* Your instructions *
Write the next part of the MMA's section-by-section comments on the zoning bill below, starting after their final sentence.

Segment Start: Text under study

Development Impact Fees
Section 20
The MMA supports the statutory authorization of development impact fees. We ask that the language be clarified to clearly authorize communities to use the impact fees to conduct mitigation impact studies on a project-by-project basis, including the use of consultants as needed and financed by the project applicant under section 53G of chapter 44. The language proposed in the bill appears to allow a project-responsive fee, but the language should be carefully reviewed to ensure that it does so.

Inclusionary Zoning
Section 21
The MMA strongly supports inclusionary zoning. It is critically important that the bill include language expressly allowing inclusionary zoning provisions in local ordinances and by-laws. Inclusionary zoning is a vital and powerful tool that will actually result in the construction of affordable housing. Zoning reform without inclusionary zoning will do nothing to address issues of profitability and availability of affordable housing. We know the for-profit development community does not support inclusionary zoning, but this is the only tangible way that cities and towns can ensure that housing remains or becomes more affordable at the local level. Inclusionary zoning will actually benefit developers because future projects will become more attractive if cities and towns can be assured that affordable units will result.

Section 23
The MMA opposes the proposed language in section 23 regarding variances. Our members are deeply concerned that this section offers too much latitude in granting variances, specifically the language stipulating that “substantial hardship … financial or otherwise” would be an acceptable standard for a variance. This is not the case, as this overly broad, liberal and loose language would invite costly litigation and appeals, an undesirable result, to say the least. The MMA asks that this wording be removed.

Consolidated Permitting
Section 25
The MMA supports language authorizing consolidated permitting, but the section must not be a mandate and should instead be a local option. Further, there should be no “constructive approval” provisions, and we strongly oppose the last sentence in Section 3 of the new Chapter 40X (in lines 684-686), as this would strip many local boards of their lawful review authority in the event of a scheduling conflict or last-minute absence from the consolidated hearing. The threshold for an “eligible project” must be appropriate for all municipalities, and the MMA supports a higher threshold or providing cities and towns with the ability to choose their own thresholds, as we believe the current language would trigger consolidated permitting on a routine basis, which would be impractical given the scheduling demands and conflict that would arise. In addition, consolidated permitting provisions should require that applications be fully complete in advance of the process. Further, the 45-day time period as written is too short to accommodate the difficulties involved in coordinating scheduling among multiple boards, almost all of which are served by volunteers. Thus the timeframe should be changed to 90 days (a timeframe that is shorter than the combined timeframes it would take to apply for each permit serially).

Segment End: Text under study
Segment Start: Provided data

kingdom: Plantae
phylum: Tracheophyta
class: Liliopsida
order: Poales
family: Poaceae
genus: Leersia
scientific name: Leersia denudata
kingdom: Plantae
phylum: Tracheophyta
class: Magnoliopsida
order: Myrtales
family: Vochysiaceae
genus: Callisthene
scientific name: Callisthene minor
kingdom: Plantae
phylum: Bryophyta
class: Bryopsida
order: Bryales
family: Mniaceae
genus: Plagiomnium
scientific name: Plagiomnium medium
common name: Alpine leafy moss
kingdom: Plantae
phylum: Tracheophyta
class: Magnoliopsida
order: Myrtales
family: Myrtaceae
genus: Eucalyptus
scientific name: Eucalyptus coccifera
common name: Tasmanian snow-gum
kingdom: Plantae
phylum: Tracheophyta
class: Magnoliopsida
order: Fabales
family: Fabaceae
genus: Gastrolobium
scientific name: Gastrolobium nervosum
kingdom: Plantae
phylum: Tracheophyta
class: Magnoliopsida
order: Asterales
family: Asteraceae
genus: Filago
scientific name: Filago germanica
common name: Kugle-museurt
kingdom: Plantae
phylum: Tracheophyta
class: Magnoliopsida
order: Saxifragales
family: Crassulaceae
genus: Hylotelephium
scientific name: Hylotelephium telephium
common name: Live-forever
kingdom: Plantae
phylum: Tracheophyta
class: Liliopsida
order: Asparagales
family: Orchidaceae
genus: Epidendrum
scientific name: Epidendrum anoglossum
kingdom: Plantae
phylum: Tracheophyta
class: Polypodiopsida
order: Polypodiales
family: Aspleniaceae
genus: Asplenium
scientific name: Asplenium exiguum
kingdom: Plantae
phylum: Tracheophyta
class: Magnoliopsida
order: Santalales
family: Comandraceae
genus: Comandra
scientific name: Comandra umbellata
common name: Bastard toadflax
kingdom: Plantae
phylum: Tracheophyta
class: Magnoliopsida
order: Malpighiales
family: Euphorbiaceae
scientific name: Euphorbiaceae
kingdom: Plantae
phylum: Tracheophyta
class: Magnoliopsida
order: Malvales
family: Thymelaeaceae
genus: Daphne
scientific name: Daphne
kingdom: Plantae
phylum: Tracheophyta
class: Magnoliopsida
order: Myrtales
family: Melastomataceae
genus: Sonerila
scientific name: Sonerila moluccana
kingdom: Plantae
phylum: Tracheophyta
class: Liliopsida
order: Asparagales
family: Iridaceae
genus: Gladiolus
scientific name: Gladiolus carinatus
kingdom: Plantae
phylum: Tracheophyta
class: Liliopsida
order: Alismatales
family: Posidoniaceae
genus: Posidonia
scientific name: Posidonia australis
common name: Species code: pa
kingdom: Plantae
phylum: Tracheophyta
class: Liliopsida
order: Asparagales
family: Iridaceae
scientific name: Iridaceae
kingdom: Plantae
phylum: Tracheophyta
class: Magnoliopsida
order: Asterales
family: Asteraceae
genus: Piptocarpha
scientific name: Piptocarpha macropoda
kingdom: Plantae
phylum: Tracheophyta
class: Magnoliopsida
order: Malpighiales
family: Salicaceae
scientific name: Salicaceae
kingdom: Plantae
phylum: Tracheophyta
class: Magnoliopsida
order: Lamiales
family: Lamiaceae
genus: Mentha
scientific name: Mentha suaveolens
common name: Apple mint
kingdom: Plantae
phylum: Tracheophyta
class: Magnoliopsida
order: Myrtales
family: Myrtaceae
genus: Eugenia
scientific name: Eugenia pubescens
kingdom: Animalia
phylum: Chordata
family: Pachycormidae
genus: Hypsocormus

Segment End: Provided data

* Response area *
Planning Ahead for Growth
Section 26
As drafted, the Planning Ahead for Growth section is a local option, but we believe that the programmatic objectives would be more broadly advanced by opening up some or all of the planning tools presented as incentives to those municipalities that adopt this section, to all municipalities statewide. Otherwise, municipalities that do not have the capacity to meet the requirements enumerated in this section would fall behind their neighbors in the areas of planning and economic development. The language should include a provision to fund local planning to promote the success of the objectives of this section.

Master Plans
Section 27
This section would restructure local master plans, and should be carefully reviewed to ensure that the newly required master plan components would be realistic for municipalities to complete, otherwise the provisions would impose an undue burden on communities. The language in section 27 should be amended to indicate that any master plan in effect at the passage of this act shall remain in effect and would not be subject to this Act for up to 15 years. Adoption of a master plan, or extension or revision, should be by a two-thirds vote of the legislative body of the municipality. However, municipalities should have the option to change that threshold (via a two-thirds vote) to a range anywhere between a simple majority and a two-thirds majority, with any change taking effect 6 months after the vote is taken.

Approval Not Required (ANR)
Section 31
The language of this section, as written, includes a presumption that requirements for travel lane widths in excess of 22 feet in a residential minor subdivision serve no valid purpose. The MMA opposes this restriction. That language should be removed from the bill, so that municipalities can continue to set travel lane width standards consistent with contextual design and local needs. These needs may vary from municipality to municipality and cannot be met by a width specified in state statute.

Subdivision Roadway Standards
Section 32
This section, pertaining to subdivision roadway standards, includes language establishing a presumption that design and dimensional requirements for total travel lane widths no greater than 24 feet shall be presumed to be not excessive. The MMA requests that this language be removed from the bill because, as previously noted, municipalities must be able to set travel lane width standards based on local needs, and the section 32 language implies that widths greater than 24 feet could be considered excessive.

Parks and Playgrounds
Section 33
The MMA supports the language regarding parks and playgrounds in subdivisions, as written. This section would allow municipalities to require the designation of up to 5 percent of the land in new subdivisions for park or playground use.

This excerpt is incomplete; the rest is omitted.